Isabella: Purple Pros, by David Bax
In the opening shot of Matías Piñeiro’s Isabella, the camera tilts down from a purple sky to locate a long, metal jetty projecting over a still body of water from some unseen piece of land, accompanied by the dull, pleasant din large bodies of water make even when they’re calm. We’ll return to the image of the jetty but, in a way, that sonance never leaves the film. It might not always be water itself but–from soft voices to wind and birds–liquid sound is a constant presence. It creates a suitably inviting atmosphere for a movie that’s such a simple joy to watch.
Isabella, like many of Piñeiro’s films, is about actresses and involves Shakespeare. This one jumps around in time as it circles two women–Mariel (María Villar) and Luciana (Agustina Muñoz), colleagues who admire and respect one another–who audition for the same part. But that’s just the logline. Piñeiro is less interested in any possible friction between these two than he is in observing the artistic life. In some ways, it seems like an idealized fantasy of what such a life might be like, showing us actors and others (like the multimedia artist whose soothing work doubles as act break interstitials) who are always fully in the moment. The scrambled timeline adds to this impression by separating each scene from its natural chronological context. At other times, though, Piñeiro aims to demystify, showing us how an artist’s typical day involves as many menial, commonplace tasks as anyone else’s.

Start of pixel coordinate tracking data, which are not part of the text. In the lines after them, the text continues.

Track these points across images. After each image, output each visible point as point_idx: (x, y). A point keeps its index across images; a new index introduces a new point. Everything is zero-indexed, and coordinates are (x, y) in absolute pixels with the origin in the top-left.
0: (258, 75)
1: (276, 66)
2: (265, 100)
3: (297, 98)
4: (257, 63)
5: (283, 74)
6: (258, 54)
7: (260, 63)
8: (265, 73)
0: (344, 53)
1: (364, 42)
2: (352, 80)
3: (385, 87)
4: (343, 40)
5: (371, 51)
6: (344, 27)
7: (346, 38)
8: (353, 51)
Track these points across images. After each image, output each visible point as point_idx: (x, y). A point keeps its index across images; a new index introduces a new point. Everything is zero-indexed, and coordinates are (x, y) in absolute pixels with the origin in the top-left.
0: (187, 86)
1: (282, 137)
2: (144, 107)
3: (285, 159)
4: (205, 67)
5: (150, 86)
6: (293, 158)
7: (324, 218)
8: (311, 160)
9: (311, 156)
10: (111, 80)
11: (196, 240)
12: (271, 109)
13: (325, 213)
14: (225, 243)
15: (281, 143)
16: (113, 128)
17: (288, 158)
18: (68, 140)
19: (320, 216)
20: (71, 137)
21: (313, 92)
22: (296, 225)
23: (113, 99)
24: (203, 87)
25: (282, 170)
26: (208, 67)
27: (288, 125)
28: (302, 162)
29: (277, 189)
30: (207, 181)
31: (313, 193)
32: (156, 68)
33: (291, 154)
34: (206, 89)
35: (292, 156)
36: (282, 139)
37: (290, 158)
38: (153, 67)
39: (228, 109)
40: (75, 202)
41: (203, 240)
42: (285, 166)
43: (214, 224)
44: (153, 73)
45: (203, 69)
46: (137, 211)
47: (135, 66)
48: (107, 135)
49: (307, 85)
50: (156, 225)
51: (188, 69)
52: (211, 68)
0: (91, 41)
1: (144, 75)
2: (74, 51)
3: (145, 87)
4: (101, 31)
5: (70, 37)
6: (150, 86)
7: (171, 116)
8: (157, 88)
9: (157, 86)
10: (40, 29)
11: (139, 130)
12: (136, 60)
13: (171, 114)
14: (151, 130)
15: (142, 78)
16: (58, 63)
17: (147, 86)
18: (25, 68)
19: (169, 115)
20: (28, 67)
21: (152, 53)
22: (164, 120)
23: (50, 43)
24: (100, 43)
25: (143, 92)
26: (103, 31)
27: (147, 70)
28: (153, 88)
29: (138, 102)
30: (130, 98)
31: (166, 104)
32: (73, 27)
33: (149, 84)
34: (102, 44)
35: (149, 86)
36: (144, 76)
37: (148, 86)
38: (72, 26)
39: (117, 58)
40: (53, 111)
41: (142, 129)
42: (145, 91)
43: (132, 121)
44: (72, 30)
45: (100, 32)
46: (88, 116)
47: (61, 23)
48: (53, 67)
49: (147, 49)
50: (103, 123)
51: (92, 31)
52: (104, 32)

Contrasts like these abound in Isabella. Most scenes seem to take place either in expansive outdoor settings like mountains and forests or in claustrophobic interiors; the audition itself happens in a locked interrogation room with the director asking questions from the other side of the two-way mirror. So, again, there’s existential tension to these women’s lives. Are they wandering free or hemmed in?
But rarely is that tension passed on to the viewers, at least not in unadulterated form. Piñeiro projects sympathy from his tranquil perch. There’s no sturm und drang. How could there be when a languid pan across a mountain range or a close-up of a babbling brook running over bare feet is always on deck to re-center us? It’s in the moments where–superficially, at least–nothing is happening that Isabella is at its most compelling.
Piñeiro’s cleverest juxtaposition between two sides of these characters’ lives is his most ironic one. Villar and Muñoz are talented actors and so are the women they’re playing. The film’s dialogue is plain enough to nearly obscure that fact but when they burst into heightened, Shakespearean phrasings, it’s a thrilling, disorienting jolt; it takes moments of obvious falseness to serve as a reminder of how real these women are to us. It’s a welcome shock.
There’s no mode in which Piñeiro and his collaborators work that isn’t lovely. Whether the characters are in strife or supporting one another, whether they are on a walk in the woods or trudging up the stairs to an appointment, there’s a bedrock of grace. Like the artist painting stones different colors, Isabella shows us a world that can be full of beauty if we commit to imbuing our lives with it.